If \mu and \nu are two finite measures on (\Omega,\mathcal{F}) then there exists a non-negative (w.r.t. both measures) measurable function f and a \mu-null set B such that

\nu(A)=\int_A f \, d\mu+ \nu(A \cap B)

for each A \in \mathcal{F}.

Proof:

Let \pi:=\mu+\nu and consider the operator

T(f):=\int f\, d\nu.

It is obvious that the operator is linear and moreover for any f \in L^2(\pi) we have

|T(f)| \leq ||f||_{L^2}

so that T is a linear functional on L^2(\pi). By the Reisz representation theorem for Hilbert spaces there exists a h \in L^2(\pi) such that

T(f)=\int f d\nu=\int f h \, d\pi=\int f h \, d\mu+\int f h \, d\nu. (*)

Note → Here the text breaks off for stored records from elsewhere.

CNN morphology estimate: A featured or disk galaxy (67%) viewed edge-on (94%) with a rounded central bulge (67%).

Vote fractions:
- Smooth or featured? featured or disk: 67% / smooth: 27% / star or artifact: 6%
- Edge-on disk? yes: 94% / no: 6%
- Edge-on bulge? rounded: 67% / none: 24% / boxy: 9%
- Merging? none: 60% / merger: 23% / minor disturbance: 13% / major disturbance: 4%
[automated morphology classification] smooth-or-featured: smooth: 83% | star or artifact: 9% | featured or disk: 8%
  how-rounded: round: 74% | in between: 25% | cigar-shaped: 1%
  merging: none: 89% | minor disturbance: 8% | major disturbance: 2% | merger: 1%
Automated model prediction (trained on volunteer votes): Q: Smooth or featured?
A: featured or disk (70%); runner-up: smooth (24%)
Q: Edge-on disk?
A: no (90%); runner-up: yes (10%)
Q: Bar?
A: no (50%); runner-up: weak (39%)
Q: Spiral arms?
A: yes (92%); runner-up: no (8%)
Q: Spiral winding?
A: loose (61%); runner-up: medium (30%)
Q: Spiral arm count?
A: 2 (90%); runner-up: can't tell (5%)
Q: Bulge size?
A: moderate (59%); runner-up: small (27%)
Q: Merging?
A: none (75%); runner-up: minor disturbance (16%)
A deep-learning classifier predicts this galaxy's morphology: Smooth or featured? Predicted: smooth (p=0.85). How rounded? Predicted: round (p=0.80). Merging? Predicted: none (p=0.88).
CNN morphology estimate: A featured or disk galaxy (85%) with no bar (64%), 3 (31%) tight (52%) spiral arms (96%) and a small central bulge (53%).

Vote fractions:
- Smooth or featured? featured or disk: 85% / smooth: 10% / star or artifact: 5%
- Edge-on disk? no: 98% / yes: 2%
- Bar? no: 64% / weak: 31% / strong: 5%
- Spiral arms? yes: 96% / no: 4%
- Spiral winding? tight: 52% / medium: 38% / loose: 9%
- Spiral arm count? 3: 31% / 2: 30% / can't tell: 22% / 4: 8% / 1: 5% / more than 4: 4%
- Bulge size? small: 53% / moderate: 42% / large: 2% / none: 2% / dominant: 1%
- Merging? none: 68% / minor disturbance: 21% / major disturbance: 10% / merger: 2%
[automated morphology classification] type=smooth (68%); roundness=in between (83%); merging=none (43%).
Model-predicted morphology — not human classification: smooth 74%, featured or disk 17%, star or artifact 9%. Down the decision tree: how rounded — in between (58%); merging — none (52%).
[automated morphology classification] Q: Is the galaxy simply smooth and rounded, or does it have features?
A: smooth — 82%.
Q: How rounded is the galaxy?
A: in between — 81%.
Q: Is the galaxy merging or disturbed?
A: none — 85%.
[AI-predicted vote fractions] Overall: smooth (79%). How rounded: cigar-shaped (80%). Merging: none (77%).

Now consider the following sets;

N:=\{h <0\}, \quad M:=\{0 \leq h < 1\}, \quad B:=\{h \geq 1\}.

First by (*)

0 \geq \int_N h \,d\pi=\int \mathbf{1}_N h\, d\pi=\nu(N)=\int_N h \, d\mu+\int_N h \, d\nu

which gives that \nu(N)=\mu(N)=0.

Next we have that

\nu(B) = T(\mathbf{1}_B) = \int_B h \, d\mu + \int_B h \, d\nu \geq \nu(B) + \mu(B)

so that \mu(B)=0.

For the last set consider M_n:=\{0 \leq h \leq 1-1/n\}, then by rearranging (*) we have,

\int (1-h)f \, d\nu = \int hf \, d\mu in particular

\nu(M_n)=\int \frac{\mathbf{1}_{M_n}}{1-h}(1-h)\, d \nu=\int h \frac{\mathbf{1}_{M_n}}{1-h}\, d\mu.

Let f=\frac{h}{1-h} then by applying monotone convergence and recalling that \mu(B)=\mu(N)=0 we have,

\nu(M \cap A)=\int_A f \, d\mu.

Thus putting this all together, for any A \in \mathcal{F} we have

\nu(A)=\nu(A \cap N) + \nu(A \cap M) + \nu(A \cap B) = \int_A f \, d\mu + \nu(A \cap B)

as claimed.

Q.E.D.

There is a rather obvious extension of this to \sigma-finite measures but the theorem does not hold for infinite measures.

We say that a measure \nu is absolutely continuous with respect to \mu (written \mu >> \nu) if whenever \mu(A)=0 then \nu(A)=0. The Radon-Nikodym theorem deals with this. Essentially it says that we \nu has a density with respect to \mu. For instance many people know the p.d.f. of a Gaussian distribution but the reason that the p.d.f. exists in because the Gaussian measure is absolutely continuous with respect to the Lebesgue measure.

Corollary:

A (sigma) finite measures \nu is absolutely continuous with respect to an other (sigma) finite measure if and only if there exists a measurable function f such that

\nu(A)=\int_A f\, d\mu.

Proof:

Clearly if two measures are related by the given formula then \nu << \mu.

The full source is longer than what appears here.